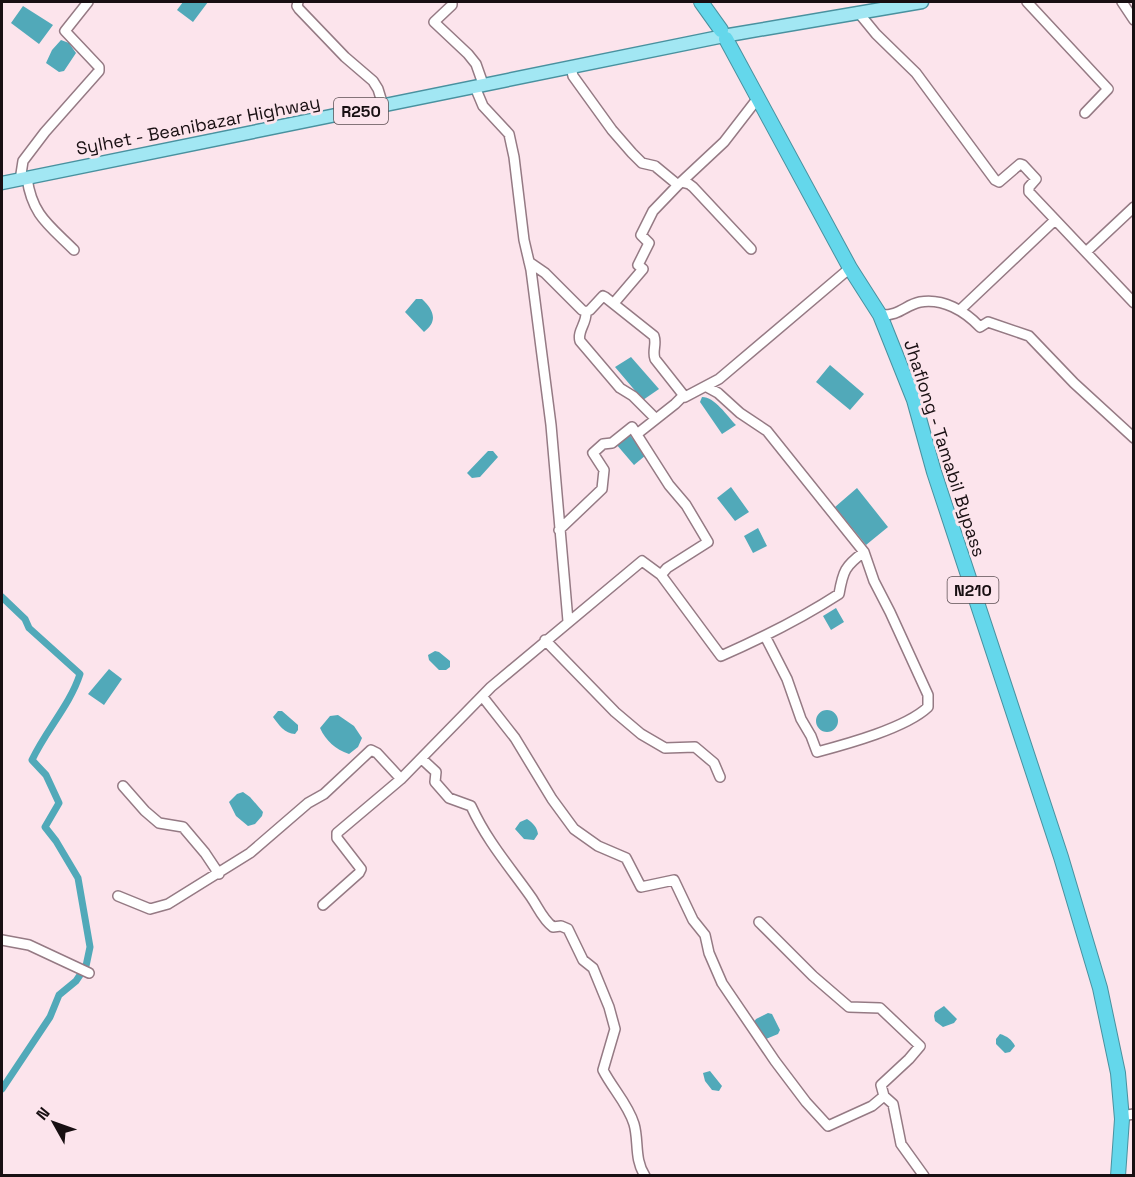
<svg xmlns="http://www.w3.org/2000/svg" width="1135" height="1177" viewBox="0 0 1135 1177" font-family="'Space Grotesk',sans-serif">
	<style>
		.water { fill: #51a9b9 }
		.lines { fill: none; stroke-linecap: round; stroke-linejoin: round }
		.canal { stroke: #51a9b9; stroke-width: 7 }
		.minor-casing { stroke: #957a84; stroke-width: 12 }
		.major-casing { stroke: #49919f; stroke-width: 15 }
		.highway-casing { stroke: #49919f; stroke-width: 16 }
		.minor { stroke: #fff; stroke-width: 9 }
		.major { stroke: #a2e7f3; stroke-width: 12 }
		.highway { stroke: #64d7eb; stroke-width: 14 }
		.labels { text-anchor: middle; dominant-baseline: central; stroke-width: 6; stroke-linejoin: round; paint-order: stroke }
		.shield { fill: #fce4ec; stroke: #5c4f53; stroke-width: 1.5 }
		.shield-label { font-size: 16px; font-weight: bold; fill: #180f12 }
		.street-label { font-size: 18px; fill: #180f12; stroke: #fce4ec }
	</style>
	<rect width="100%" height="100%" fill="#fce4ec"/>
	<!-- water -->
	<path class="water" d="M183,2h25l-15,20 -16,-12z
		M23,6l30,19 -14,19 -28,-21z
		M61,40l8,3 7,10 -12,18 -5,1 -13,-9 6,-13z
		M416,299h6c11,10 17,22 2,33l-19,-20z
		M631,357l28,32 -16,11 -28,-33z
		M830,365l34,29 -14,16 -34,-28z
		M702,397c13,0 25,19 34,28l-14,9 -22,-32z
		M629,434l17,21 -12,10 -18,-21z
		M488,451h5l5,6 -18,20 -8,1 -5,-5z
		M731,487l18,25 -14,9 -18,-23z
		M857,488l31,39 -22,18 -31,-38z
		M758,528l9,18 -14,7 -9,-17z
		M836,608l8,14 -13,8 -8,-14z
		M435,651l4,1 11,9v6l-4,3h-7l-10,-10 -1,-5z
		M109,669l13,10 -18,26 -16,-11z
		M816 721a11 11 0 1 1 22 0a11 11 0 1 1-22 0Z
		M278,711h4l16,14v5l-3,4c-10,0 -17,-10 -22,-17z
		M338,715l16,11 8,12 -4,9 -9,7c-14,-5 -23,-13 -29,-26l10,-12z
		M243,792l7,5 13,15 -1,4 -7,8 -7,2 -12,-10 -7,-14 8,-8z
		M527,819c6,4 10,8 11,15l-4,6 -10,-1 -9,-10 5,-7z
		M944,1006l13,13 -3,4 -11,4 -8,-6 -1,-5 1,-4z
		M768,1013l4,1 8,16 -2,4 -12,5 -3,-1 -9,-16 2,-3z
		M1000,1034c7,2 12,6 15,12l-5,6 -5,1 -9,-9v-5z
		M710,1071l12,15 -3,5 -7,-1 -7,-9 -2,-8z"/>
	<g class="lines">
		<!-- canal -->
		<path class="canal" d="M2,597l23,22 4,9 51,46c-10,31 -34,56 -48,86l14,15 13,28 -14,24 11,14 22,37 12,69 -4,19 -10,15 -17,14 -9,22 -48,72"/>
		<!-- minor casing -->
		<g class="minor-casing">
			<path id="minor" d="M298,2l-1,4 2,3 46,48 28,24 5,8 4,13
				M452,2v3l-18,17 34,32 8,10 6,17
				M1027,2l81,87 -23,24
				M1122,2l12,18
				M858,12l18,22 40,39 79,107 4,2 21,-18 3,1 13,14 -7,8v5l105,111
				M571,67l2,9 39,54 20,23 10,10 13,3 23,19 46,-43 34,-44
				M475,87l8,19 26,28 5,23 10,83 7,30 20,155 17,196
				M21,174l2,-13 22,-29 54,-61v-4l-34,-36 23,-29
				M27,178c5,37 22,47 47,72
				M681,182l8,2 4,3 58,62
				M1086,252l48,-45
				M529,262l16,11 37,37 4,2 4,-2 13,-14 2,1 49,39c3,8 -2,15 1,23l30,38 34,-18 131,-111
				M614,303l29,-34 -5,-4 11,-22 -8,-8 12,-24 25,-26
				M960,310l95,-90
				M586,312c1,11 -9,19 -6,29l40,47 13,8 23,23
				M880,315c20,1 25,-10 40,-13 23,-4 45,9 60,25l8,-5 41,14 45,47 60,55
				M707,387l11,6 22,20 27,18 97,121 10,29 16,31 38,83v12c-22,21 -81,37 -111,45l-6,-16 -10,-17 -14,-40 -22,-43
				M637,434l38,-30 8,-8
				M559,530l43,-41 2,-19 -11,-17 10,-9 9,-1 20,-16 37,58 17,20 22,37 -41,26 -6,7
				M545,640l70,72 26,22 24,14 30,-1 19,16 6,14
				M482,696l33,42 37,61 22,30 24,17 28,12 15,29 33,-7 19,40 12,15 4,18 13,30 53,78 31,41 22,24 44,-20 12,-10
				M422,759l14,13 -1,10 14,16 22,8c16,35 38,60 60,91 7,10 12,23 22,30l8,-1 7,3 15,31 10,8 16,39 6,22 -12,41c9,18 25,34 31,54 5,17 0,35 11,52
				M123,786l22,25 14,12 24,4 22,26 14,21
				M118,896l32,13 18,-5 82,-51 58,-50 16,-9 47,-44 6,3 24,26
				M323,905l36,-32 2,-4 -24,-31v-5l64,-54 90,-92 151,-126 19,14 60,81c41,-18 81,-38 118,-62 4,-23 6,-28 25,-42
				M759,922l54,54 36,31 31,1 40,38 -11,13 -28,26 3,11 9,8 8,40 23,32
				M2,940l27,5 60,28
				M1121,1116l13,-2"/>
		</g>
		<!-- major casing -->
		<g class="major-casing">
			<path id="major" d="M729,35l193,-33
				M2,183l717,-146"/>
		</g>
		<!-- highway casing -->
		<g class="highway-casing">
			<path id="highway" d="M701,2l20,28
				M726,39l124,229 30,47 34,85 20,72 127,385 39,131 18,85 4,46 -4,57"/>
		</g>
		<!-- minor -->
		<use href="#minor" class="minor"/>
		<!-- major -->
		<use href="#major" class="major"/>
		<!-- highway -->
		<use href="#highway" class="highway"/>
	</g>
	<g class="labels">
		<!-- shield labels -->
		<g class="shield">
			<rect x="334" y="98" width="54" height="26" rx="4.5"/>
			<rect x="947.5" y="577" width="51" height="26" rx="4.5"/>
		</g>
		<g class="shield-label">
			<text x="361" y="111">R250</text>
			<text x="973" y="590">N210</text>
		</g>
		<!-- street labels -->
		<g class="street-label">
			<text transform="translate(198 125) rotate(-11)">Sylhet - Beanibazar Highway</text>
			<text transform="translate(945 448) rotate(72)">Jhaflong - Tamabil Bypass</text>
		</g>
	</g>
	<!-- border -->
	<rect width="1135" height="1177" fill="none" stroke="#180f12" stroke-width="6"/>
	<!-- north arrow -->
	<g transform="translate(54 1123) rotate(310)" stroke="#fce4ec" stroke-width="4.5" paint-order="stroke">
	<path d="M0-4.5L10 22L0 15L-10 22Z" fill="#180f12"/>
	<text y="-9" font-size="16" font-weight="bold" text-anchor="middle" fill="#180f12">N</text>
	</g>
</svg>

_ _ _ _

Where a line of the material above holds the string "round", copy that line.

		.lines { fill: none; stroke-linecap: round; stroke-linejoin: round }
		.labels { text-anchor: middle; dominant-baseline: central; stroke-width: 6; stroke-linejoin: round; paint-order: stroke }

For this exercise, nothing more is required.